The Supreme Court’s job is to uphold and interpret the U.S. Constitution. The big constitutional issue in Wayfair is not whether ecommerce sellers have an advantage. The big issues are the requirement that one state cannot discriminate against another or create “undue burdens” for sellers in another state.

The object of these requirements is to keep the various States of the Union from becoming like separate countries. Residents of one state should be able to do business with companies in another state just as easily as in their own state.

One of the concerns that the online sellers have brought up is that question of “undue burden” – the U.S. Constitution does not allow states to make it hard for companies in other states to sell to their consumers. Small online shops, the argument goes, could find sales tax compliance an undue burden.

After all, there are thousands of tax jurisdictions in the United States. Each state has its own laws and rules about how to collect and file sales tax, and those laws are often very complicated. They’re also different from one another. Sales tax rates vary, what goods and services are taxable vary, and the amount a seller can sell before having to collect sales tax varies. At this point, twenty-one states have already made new tax laws for online sellers, and many of them have already gone to court for those laws.

Just keeping up with the sales tax regulations is complicated enough to be costly for online sellers. Since there will doubtless be changes to sales tax laws in most states, and there will just as certainly be legal cases about those laws, online sellers will have to put a lot of time and effort into figuring everything out, registering, calculating, collecting, filing, and remitting sales tax under each jurisdiction.

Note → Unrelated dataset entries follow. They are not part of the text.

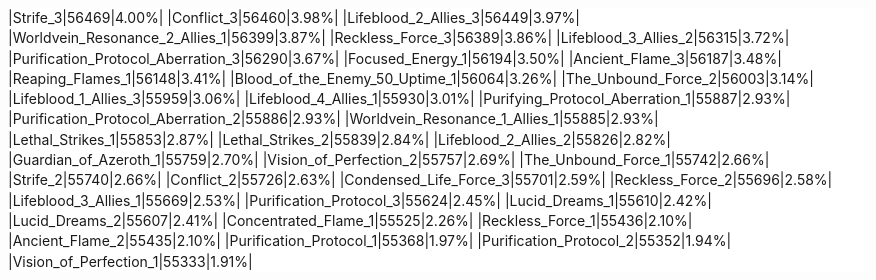 |Strife_3|56469|4.00%|
|Conflict_3|56460|3.98%|
|Lifeblood_2_Allies_3|56449|3.97%|
|Worldvein_Resonance_2_Allies_1|56399|3.87%|
|Reckless_Force_3|56389|3.86%|
|Lifeblood_3_Allies_2|56315|3.72%|
|Purification_Protocol_Aberration_3|56290|3.67%|
|Focused_Energy_1|56194|3.50%|
|Ancient_Flame_3|56187|3.48%|
|Reaping_Flames_1|56148|3.41%|
|Blood_of_the_Enemy_50_Uptime_1|56064|3.26%|
|The_Unbound_Force_2|56003|3.14%|
|Lifeblood_1_Allies_3|55959|3.06%|
|Lifeblood_4_Allies_1|55930|3.01%|
|Purifying_Protocol_Aberration_1|55887|2.93%|
|Purification_Protocol_Aberration_2|55886|2.93%|
|Worldvein_Resonance_1_Allies_1|55885|2.93%|
|Lethal_Strikes_1|55853|2.87%|
|Lethal_Strikes_2|55839|2.84%|
|Lifeblood_2_Allies_2|55826|2.82%|
|Guardian_of_Azeroth_1|55759|2.70%|
|Vision_of_Perfection_2|55757|2.69%|
|The_Unbound_Force_1|55742|2.66%|
|Strife_2|55740|2.66%|
|Conflict_2|55726|2.63%|
|Condensed_Life_Force_3|55701|2.59%|
|Reckless_Force_2|55696|2.58%|
|Lifeblood_3_Allies_1|55669|2.53%|
|Purification_Protocol_3|55624|2.45%|
|Lucid_Dreams_1|55610|2.42%|
|Lucid_Dreams_2|55607|2.41%|
|Concentrated_Flame_1|55525|2.26%|
|Reckless_Force_1|55436|2.10%|
|Ancient_Flame_2|55435|2.10%|
|Purification_Protocol_1|55368|1.97%|
|Purification_Protocol_2|55352|1.94%|
|Vision_of_Perfection_1|55333|1.91%|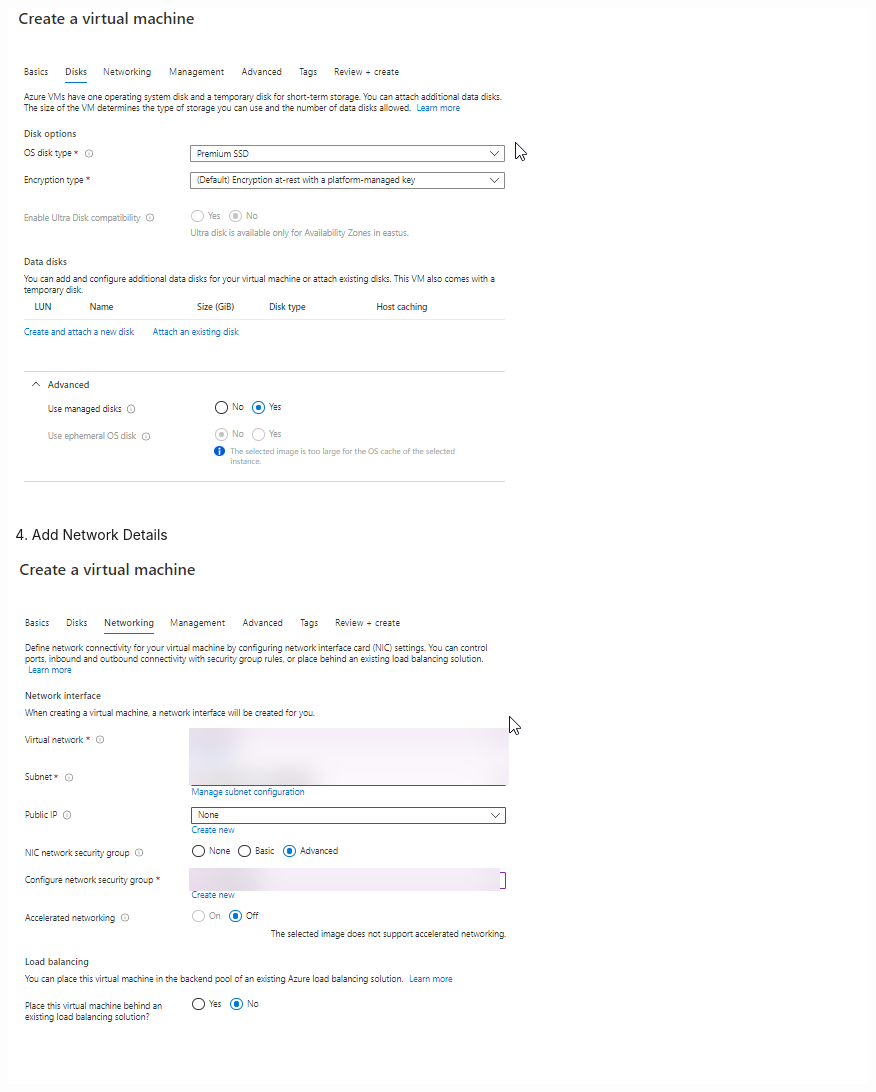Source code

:    [![Azure VM](/en-us/tech-zone/build/media/Win10-002.png)](/en-us/tech-zone/build/media/Win10-002.png)

4.  Add Network Details

   [![Azure VM](/en-us/tech-zone/build/media/Win10-003.png)](/en-us/tech-zone/build/media/Win10-003.png)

Large companies may have the resources to keep up with all this, but smaller companies will find it challenging. The Supreme Court acknowledged that this could be a problem, but suggested that solutions to the burden could be found. “Eventually,” they wrote, software that is available at a reasonable cost may make it easier for small businesses to cope with these problems.” Capacity and bandwidth will be the more immediate problems. Sales tax solutions that require weeks of configuration and integration time can’t be rolled out quickly to the millions of companies that need them. However, this problem isn’t discriminatory.

The Supreme Court concluded that, for the reasons given above, “the physical presence rule of Quill is unsound and incorrect.”